When she's in the same room,
I hear a faint hum, just below the silence,
like angels' music.
When she's in the same building,
I feel a warm glow in my chest,
like opium.
Just knowing that she is in the world,
even if I never see her again,
makes me see it as a brighter, more beautiful place,
And loving her
makes me love everyone else more."

Wednesday, November 8, 2017

"In this vision he also showed me a little thing, the size of a hazelnut in the palm of my hand, and it was round as a ball. I looked at it with my mind's eye and thought, 'What can this be?'  And the answer came to me, 'It is all that is made.' I wondered how it could last, for it was so small I thought it might suddenly have disappeared. And the answer in my mind was, It lasts and will last for ever, because God loves it; and everything exists in the same way by the love of God." -- Julian of Norwich, Revelations of Divine Love

Saturday, October 7, 2017

I love complimenting ladies. I love the way a girl's face looks when she feels pretty. And how, sometimes, she can't help but prance a little bit in her movements when she feels herself being admired.
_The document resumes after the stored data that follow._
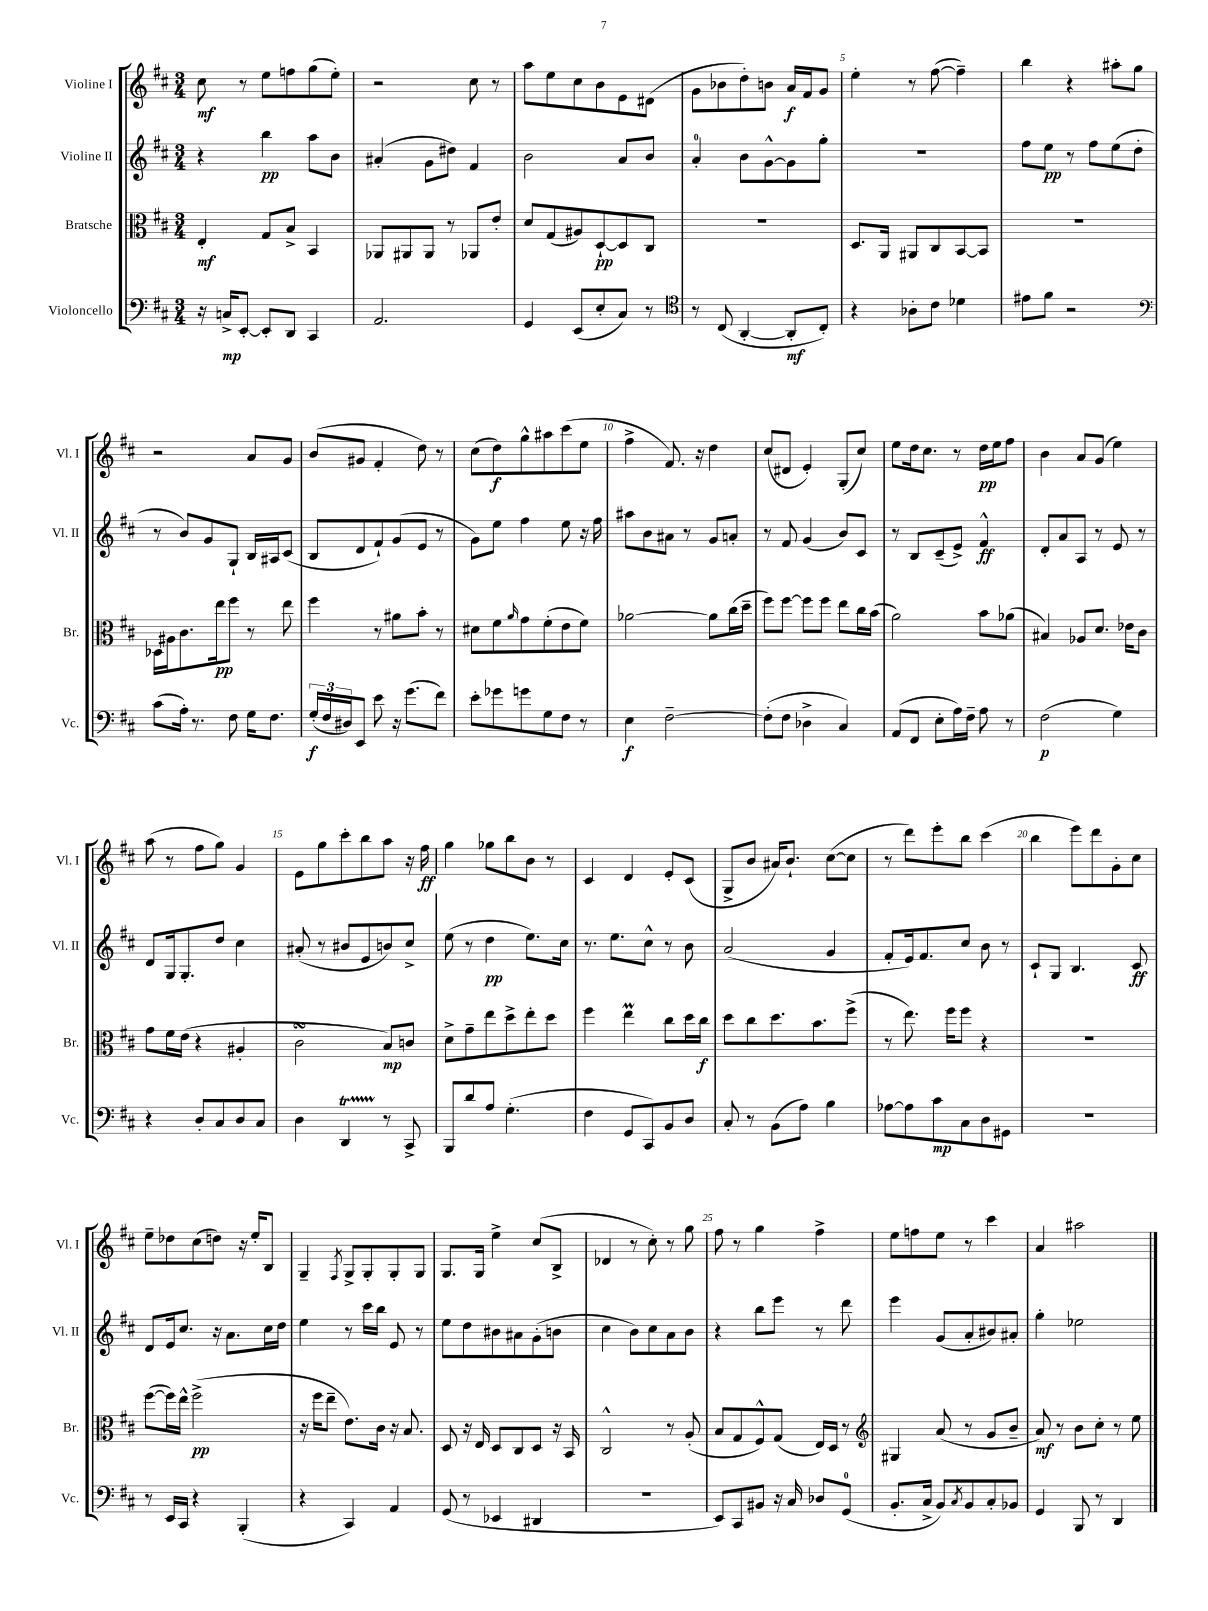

**kern	**kern	**kern	**kern
*staff4	*staff3	*staff2	*staff1
*clefF4	*clefC3	*clefG2	*clefG2
*k[f#c#]	*k[f#c#]	*k[f#c#]	*k[f#c#]
*M3/4	*M3/4	*M3/4	*M3/4
16r	4E'	4r	8cc#
16C^	.	.	.
[8EE'	.	.	8r
8EE']	8G	4bb	8ee
8DD	8B^	.	8ff
4CC#	4BB	8aa	(8gg
.	.	8b	8ee')
=	=	=	=
2.AA	8AA-	(4a#'	2r
.	8AA#	.	.
.	8AA#	8g	.
.	8r	8dd#)	.
.	8AA-	4f#	8cc#
.	8e'	.	8r
=	=	=	=
4GG	8d	2b	8aa
.	(8G	.	8ee
(8EE	8A#)	.	8cc#
8E'	[8D`	.	8b
8C#)	8D]	8a	8e
8r	8C#	8b	(8d#
=	=	=	=
*clefC4	*	*	*
8r	2.r	4a'	8g
(8C#	.	.	8b-
[4AA'	.	8b	8dd')
.	.	[8g^^	8b
8AA']	.	8g]	16a
.	.	.	16f#
8C#')	.	8gg'	8g
=	=	=	=
4r	8.D	2.r	4ee'
.	16AA	.	.
8A-'	8AA#	.	8r
8c#	8C#	.	([8ff#
4d-	[8BB	.	4ff#~])
.	8BB]	.	.
=	=	=	=
8e#	2.r	8ff#	4bb
8f#	.	8ee	.
2r	.	8r	4r
.	.	8ff#	.
.	.	(8ee	8aa#'
.	.	8dd'	8gg
=	=	=	=
*clefF4	*	*	*
(8c#	16D-	8r	2r
.	16A#	.	.
16A')	8.c#	8b)	.
8.r	.	.	.
.	.	8g	.
.	16ee	.	.
8F#	8ff#	8G`	.
16G	8r	16B	8a
8.F#	.	16A#	.
.	8ee	(8c#	8g
=	=	=	=
(24G'	4ff#	8B	(8b
24F#	.	.	.
24D#)	.	.	.
8EE	.	8d	8g#
8e	8r	8f#`)	4f#'
16r	8a#	(8g	.
(8.g	.	.	.
.	8b'	8e	8dd)
8f#)	8r	8r	8r
=	=	=	=
8e'	8d#	8g)	(8cc#
8g-	8f#	8ee	8dd)
.	16qqa	.	.
8g	8g	4ff#	8gg^^
8G	(8f#'	.	8aa#
8F#	8e	8ee	(8ccc#
8r	8f#)	16r	8ee
.	.	16ff#	.
=	=	=	=
4E	[2a-	8aa#	4ff#^
.	.	8b	.
[2F#~	.	8a#	8.f#)
.	.	8r	.
.	.	.	16r
.	8a-]	8g	4dd
.	(16cc#	8a'	.
.	16dd~	.	.
=	=	=	=
(8F#']	8ff#)	8r	(8cc#
8F#	[8ff#	8f#	8d#
4D-^	8ff#]	(4g	4e')
.	8ff#	.	.
4C#)	8ee	8b)	(8G'
.	16cc#	8c#	8cc#)
.	(16b	.	.
=	=	=	=
(8AA	2a)	8r	8ee
8FF#	.	8B	16dd
.	.	.	8.cc#
8E'	.	(8c#~	.
16A)	.	8e^)	8r
16F#~	.	.	.
8A	8b	4f#^^	16dd
.	.	.	16ee
8r	(8a-	.	8ff#
=	=	=	=
(2F#	4B#)	8d'	4b
.	.	8a	.
.	8A-	8A	8a
.	8.d	8r	(8g
4G)	.	8e	4ee)
.	16e-	.	.
.	8c#	8r	.
=	=	=	=
4r	8g	8d	(8aa
.	16f#	16G	8r
.	(16e	8.G'	.
8D'	4r	.	8ff#
8C#	.	8dd	8gg)
8D	4A#'	4cc#	4g
8C#	.	.	.
=	=	=	=
4D	2c#	(8a#'	8e
.	.	8r	8gg
4DD	.	8b#	8ccc#'
.	.	8e	8bb
8r	8B)	8b)	8aa
8CC#^	8c	8cc#^	16r
.	.	.	16ff#
=	=	=	=
8BBB	8d^	(8ee	4gg
8d	8g~	8r	.
8A	8ee	4dd	8gg-
(4.G'	8dd^	.	8bb
.	8ee'	8.ee)	8b
.	8dd	.	8r
.	.	16cc#	.
=	=	=	=
4F#	4ff#	8.r	4c#
.	.	8.ee	.
8GG	4ee	.	4d
8CC#)	.	8cc#^^	.
8BB	8cc#	8r	8e'
8D	16dd	8b	(8c#
.	16cc#	.	.
=	=	=	=
8C#'	8dd	(2a	8G^
8r	8cc#	.	8b
(8BB	8.dd	.	16a#)
.	.	.	8.b`
8A)	.	.	.
.	8.b	.	.
4B	.	4g	([8cc#
.	(8ff#^	.	8cc#]
=	=	=	=
[8A-	8r	8f#'	8r
8A-]	8.ee)	16e)	8ddd)
.	.	8.f#	.
8c#	.	.	8eee'
.	16ff#	.	.
8C#	8ff#	8cc#	8bb
8D	4r	8b	(4ccc#
8GG#	.	8r	.
=	=	=	=
2.r	2.r	8c#`	4bb
.	.	8G	.
.	.	4.B	8eee)
.	.	.	8ddd
.	.	.	8g'
.	.	8c#	8cc#
=	=	=	=
8r	([8ff#	8d	8ee~
16EE	16ff#])	16e	8dd-
16CC#	16ee^^	8.cc#	.
4r	(2ff#^	.	(8cc#
.	.	16r	8dd)
.	.	8.a	.
(4BBB'	.	.	16r
.	.	.	16ee'
.	.	16cc#	8B
.	.	16dd	.
=	=	=	=
4r	16r	4ee	4G~
.	16ff#	.	.
.	8ee~	.	.
.	.	.	8qF#
4CC#)	8.e)	8r	8G^
.	.	16ccc#	8G'
.	16c#	16bb	.
4AA	16r	8e	8G'
.	8.B	.	.
.	.	8r	8G
=	=	=	=
(8GG	8D	8ee	8.G
8r	16r	8dd	.
.	16E	.	16G
4EE-	8D	8b#	4ee^
.	8C#	8a#	.
4DD#	8D	(8g'	(8cc#
.	16r	8b	8B^
.	16BB	.	.
=	=	=	=
2.r	2C#^^	4cc#	4d-
.	.	8b)	8r
.	.	8cc#	8cc#')
.	8r	8a	8r
.	(8A'	8b	8gg
=	=	=	=
8EE)	8B	4r	8ff#
8CC#	8G	.	8r
8BB#	8F#^^)	8bb	4gg
16r	(8G	8eee	.
16C#	.	.	.
8D-	16E)	8r	4ff#^
.	16D	.	.
(8GG	8r	8ddd	.
=	=	=	=
*	*clefG2	*	*
8.BB'	4G#	4eee	8ee
.	.	.	8ff
16C#^	.	.	.
8BB)	(8a	(8g	8ee
8qC#	.	.	.
8BB	8r	8a'	8r
8C#'	8g	8b#)	4ccc#
8BB-	8b~	8a#'	.
=	=	=	=
4GG	8a)	4gg'	4a
.	8r	.	.
8BBB	8b	2ee-	2aa#
8r	8cc#'	.	.
4DD	8r	.	.
.	8ee	.	.
==	==	==	==
*-	*-	*-	*-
Sunday, September 24, 2017

Signs

Do you remember the day I gave you the bouquet?
Of yellow roses blushing pink at the tips of their petals
And deep pink-crimson ones
Arranged to match the pattern on the antique china vase in which they were set

Yellow roses turning pink
mean friendship turning to love
I didn't know that at the time
But it was right

Nor did I know
that they were your favorite rose
But that, too, was right

I didn't know, still, which one you meant
So I gave you another one of each
another time
And asked which was your favorite
You pointed to the yellow and pink one
with your little finger
and a little tremble in your hand

We sat together that day at the ice cream parlour
you fidgeted and fussed, and put on the scarf I'd complimented before
then took it off
then put it back on again
and arranged it to look pretty
You glanced at me, and then away
and then at me, and then away

Did you ever realize
that just after you met me
was when you caught the bouquet at your cousin's wedding?
The picture is gone now, but I still remember the proud, shy smile
Half-playful
But half pleased and wanting to believe that it truly did mean something
And the caption: "High time!"

Do you remember the last day we were friends?
The day I gave you the basket full of rasperries
that I'd picked myself
washed, and sorted
dried, then carefully arranged in layers
with wax paper and tissue paper in brilliant aquamarine blue
to match your eyes
and a ribbon of the same color wrapped around the handle
and tied in a bow

Do you remember, as you left the party that day
after coming to say goodbye to me on the front porch
where I sat, smoking my pipe
the way you looked at me
over your shoulder
as you walked away?

Thursday, September 21, 2017

Still

I was thinking this morning
that it's time to move on.

I still love you.
I always will.
I'll never love anyone
Like I've loved you.

But I could find someone
to love with a different kind of love.

But then I'm out
I'm surrounded by beautiful young women
And all I can do is imagine you
Walking up to me
Saying Hello
Like you did on that cold Midwinter evening in Staunton.

"Hi, Mike."
I close my eyes.
I hear your voice.
I see your smile.

"Hi, Mike."
I've never particularly cared for my own name.
But I like it when you say it.

I close my eyes.
I hear your voice.
I see your smile
Your blush.
I feel the warmth of your presence
The glow of your femininity.
I sigh.
I stand and leave.

Wednesday, May 24, 2017

The Lord's Prayer sung in Aramaic



Aside from the power and beauty of the music, there's something particularly touching about this, because it's the language in which Jesus originally spoke the prayer to his disciples.

Friday, May 19, 2017

The Fruit of my Labors

Remember all that digging up rocks and building of planters I did last summer? Well here's my reward.

Friday, May 5, 2017



"But at night-time, when the house was empty, and there was nothing to do...I'd always think of Jenny."